The Compare tab is the fastest way to audit compression quality: you can verify that the semantic meaning of each message was preserved before sending it to the provider.

Output

The Output section (collapsible, open by default) shows what the provider returned:
  • Output (Response) — The full response body for non-streaming requests, as an interactive JSON tree.
  • Output (Accumulated Content) — The concatenated streamed content for streaming requests.
  • Output (Error) — The raw error message in red if the provider returned an error or the request failed.

Request ID

The dialog footer displays the request ID in monospace. Use the Copy button to copy it — useful when filing a support ticket or correlating logs with your application code.

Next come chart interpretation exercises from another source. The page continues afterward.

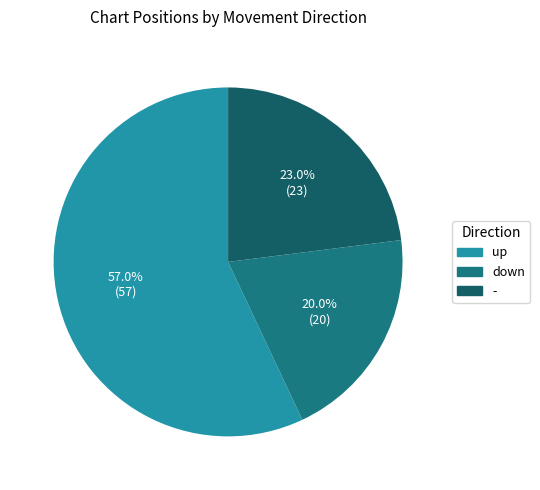

To the nearest percent, what portion does up represent?

57%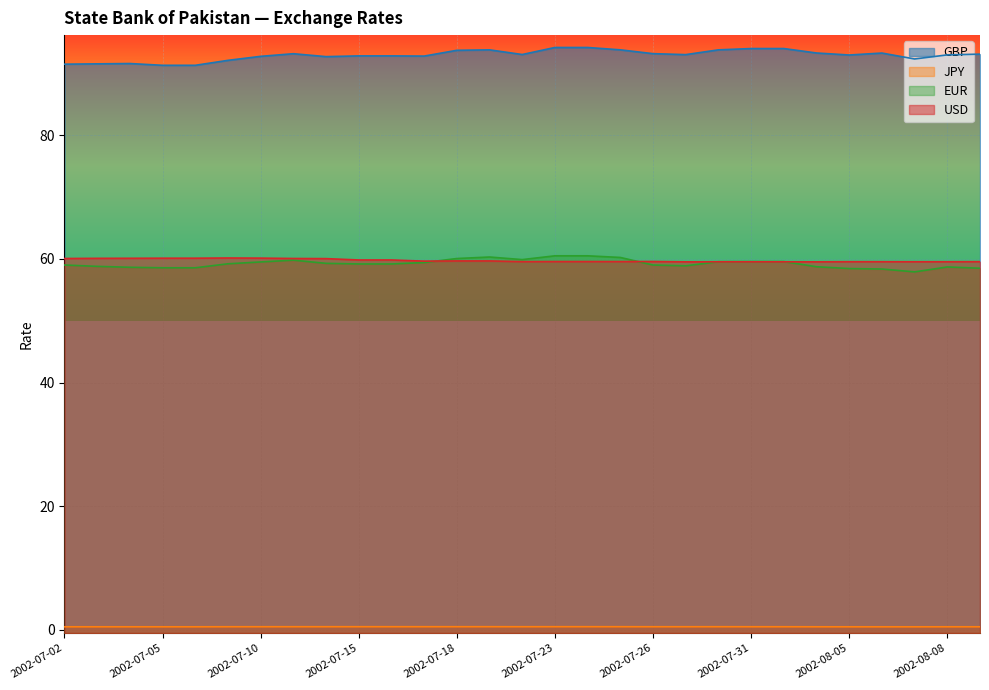

Is the value of JPY at 2002-08-02 greater than the value of USD at 2002-07-15?

No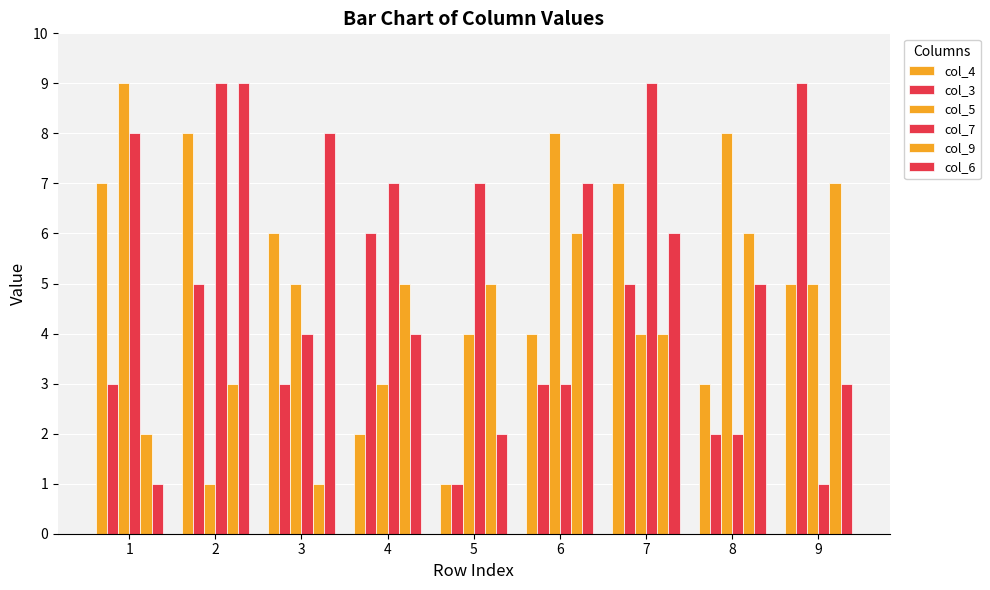

Does the chart contain any negative values?

No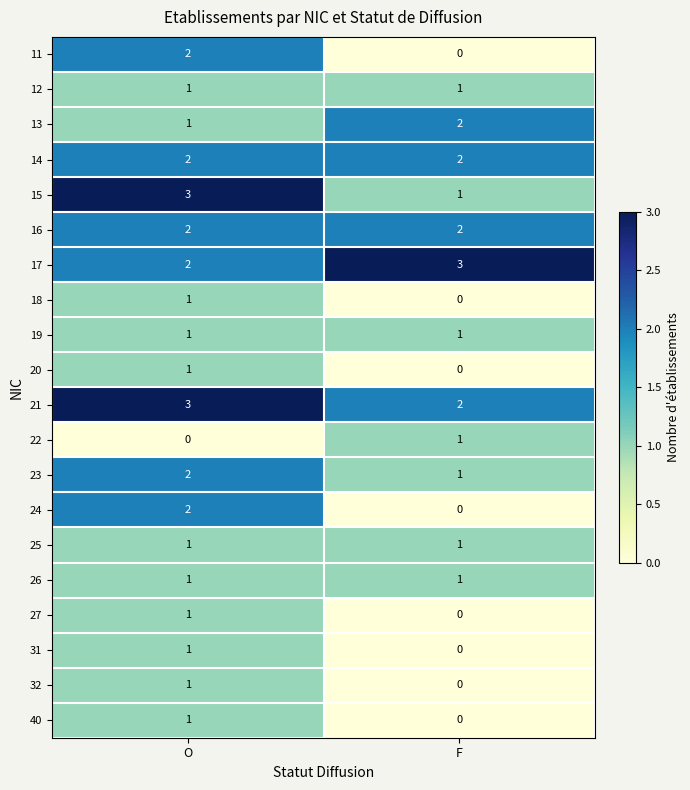

Where is 32 nearest to the value 0?

F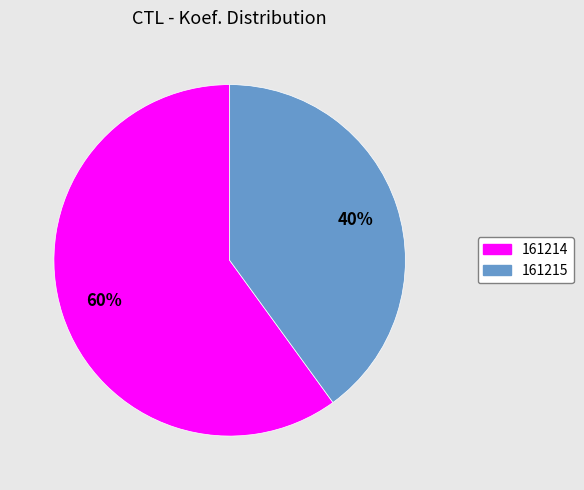

The 161215 slice represents 29% of the pie. True or false?

False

Compression comparison in practice

When agentic compression or Claude compression is active, the Compare tab lets you validate what was actually sent:
  1. Original message in the left column
  2. Compressed message in the right column
  3. Messages without a counterpart (e.g. if the array lengths differ) show a dash
This is the most direct way to confirm that compression preserved your instructions and that the fallback to the original prompt (triggered when the BERT score is below the semantic threshold) did or did not apply.

Debug log retention

Debug logs are stored temporarily and deleted automatically. They are not included in your usage exports and are not accessible via the API. If you need to preserve a specific request for later analysis, copy the full body or response JSON using the copy buttons inside the dialog.